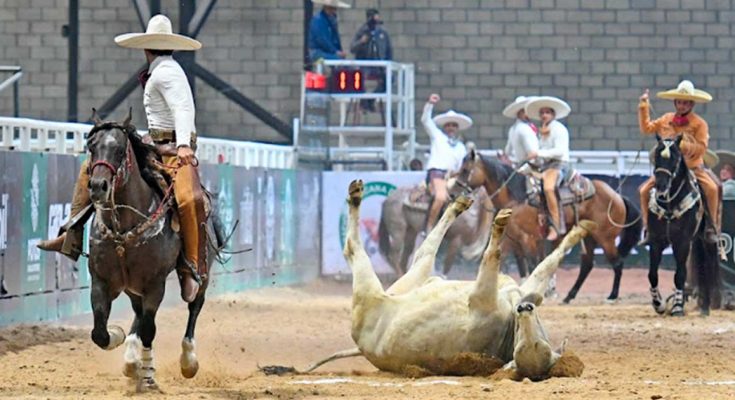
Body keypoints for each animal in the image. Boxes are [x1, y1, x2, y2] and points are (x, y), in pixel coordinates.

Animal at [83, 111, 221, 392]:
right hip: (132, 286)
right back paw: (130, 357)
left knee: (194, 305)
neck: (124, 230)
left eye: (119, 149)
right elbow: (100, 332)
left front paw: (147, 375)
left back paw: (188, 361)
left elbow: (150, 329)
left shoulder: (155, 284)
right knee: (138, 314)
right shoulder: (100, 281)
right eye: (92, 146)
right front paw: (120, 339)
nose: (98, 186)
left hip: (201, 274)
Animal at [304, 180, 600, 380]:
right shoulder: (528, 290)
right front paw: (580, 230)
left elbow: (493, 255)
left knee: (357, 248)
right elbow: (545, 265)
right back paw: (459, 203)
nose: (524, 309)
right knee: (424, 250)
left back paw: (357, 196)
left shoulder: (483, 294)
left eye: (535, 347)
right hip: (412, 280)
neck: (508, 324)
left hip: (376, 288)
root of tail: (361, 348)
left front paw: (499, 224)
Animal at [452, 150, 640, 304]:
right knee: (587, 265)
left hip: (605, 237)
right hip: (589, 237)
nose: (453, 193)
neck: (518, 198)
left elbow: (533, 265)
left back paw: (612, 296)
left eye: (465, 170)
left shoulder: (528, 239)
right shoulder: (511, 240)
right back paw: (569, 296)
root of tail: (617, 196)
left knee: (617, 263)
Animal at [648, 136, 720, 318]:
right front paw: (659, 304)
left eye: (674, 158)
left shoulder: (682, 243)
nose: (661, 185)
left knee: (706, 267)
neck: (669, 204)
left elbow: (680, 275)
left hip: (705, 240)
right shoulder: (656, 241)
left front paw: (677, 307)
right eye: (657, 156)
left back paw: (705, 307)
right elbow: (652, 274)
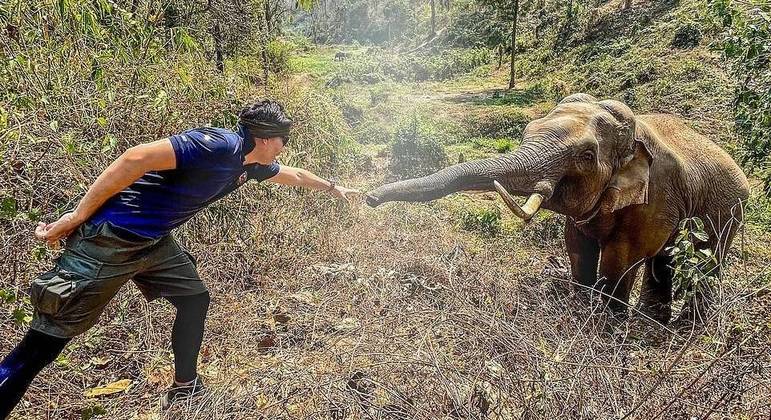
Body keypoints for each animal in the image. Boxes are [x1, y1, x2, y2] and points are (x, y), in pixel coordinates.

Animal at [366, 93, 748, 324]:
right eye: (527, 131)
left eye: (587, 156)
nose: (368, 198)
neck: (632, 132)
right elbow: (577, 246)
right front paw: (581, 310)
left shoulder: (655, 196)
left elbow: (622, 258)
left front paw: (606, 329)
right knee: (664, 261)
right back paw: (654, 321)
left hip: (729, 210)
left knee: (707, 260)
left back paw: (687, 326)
---
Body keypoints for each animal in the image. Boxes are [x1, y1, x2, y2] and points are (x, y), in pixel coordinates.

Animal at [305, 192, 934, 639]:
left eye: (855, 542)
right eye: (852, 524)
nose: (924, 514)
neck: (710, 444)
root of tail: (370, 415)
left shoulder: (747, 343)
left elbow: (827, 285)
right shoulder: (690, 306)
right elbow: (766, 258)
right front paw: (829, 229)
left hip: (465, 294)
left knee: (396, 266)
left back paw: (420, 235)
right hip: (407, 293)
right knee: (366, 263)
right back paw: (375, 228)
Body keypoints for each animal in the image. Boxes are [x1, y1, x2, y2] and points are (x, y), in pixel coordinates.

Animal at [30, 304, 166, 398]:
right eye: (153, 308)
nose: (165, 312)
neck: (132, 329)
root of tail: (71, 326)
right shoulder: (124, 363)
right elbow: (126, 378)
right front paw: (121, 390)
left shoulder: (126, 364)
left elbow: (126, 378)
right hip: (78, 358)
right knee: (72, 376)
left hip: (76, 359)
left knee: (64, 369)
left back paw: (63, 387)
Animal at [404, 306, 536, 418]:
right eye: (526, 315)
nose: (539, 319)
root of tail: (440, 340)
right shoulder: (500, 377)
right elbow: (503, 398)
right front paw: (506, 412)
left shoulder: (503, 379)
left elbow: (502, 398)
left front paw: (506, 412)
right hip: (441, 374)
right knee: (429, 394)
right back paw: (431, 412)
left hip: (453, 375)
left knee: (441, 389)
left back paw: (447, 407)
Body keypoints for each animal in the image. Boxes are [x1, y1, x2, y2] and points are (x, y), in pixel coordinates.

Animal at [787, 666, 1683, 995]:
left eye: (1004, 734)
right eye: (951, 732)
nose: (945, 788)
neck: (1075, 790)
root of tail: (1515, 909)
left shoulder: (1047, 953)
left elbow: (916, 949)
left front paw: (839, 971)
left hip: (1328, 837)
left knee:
==
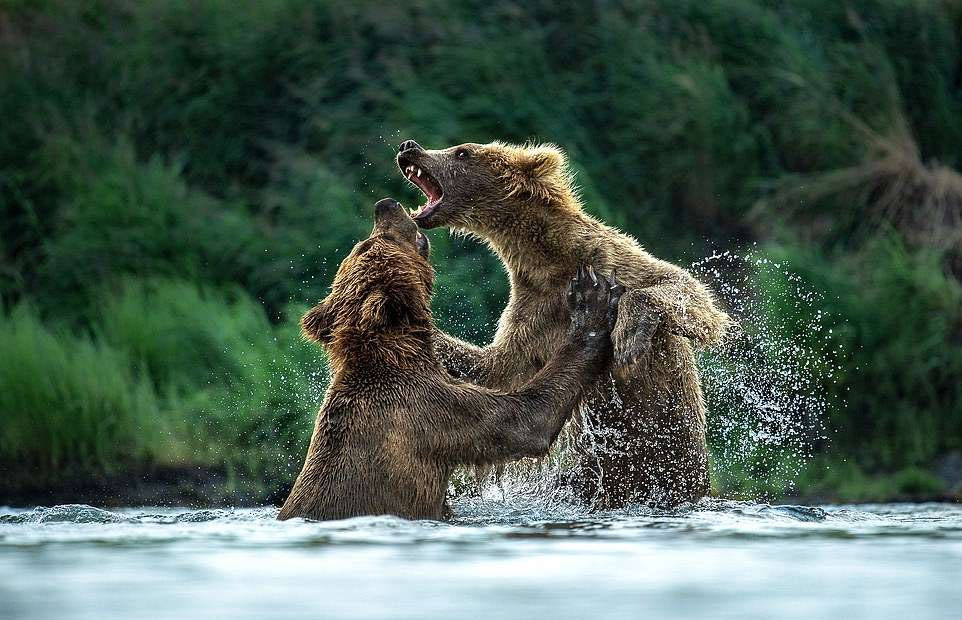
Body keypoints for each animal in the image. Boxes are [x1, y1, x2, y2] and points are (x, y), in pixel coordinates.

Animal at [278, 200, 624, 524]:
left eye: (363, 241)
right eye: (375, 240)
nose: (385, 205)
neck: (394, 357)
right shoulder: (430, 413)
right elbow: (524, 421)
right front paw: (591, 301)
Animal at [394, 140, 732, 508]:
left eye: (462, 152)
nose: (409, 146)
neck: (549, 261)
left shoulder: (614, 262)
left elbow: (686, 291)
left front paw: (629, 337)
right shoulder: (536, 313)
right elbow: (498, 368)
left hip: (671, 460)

:: EXERCISE GOAL ::
Return the span of lines in the data above that opens at the line with "left eye: (462, 152)" and closes at the line with "left hip: (671, 460)", exactly, ends included, nothing else.

:: ANSWER BELOW ::
left eye: (462, 152)
nose: (409, 146)
neck: (549, 261)
left shoulder: (614, 262)
left elbow: (686, 291)
left front paw: (629, 337)
right shoulder: (536, 313)
right elbow: (498, 368)
left hip: (671, 460)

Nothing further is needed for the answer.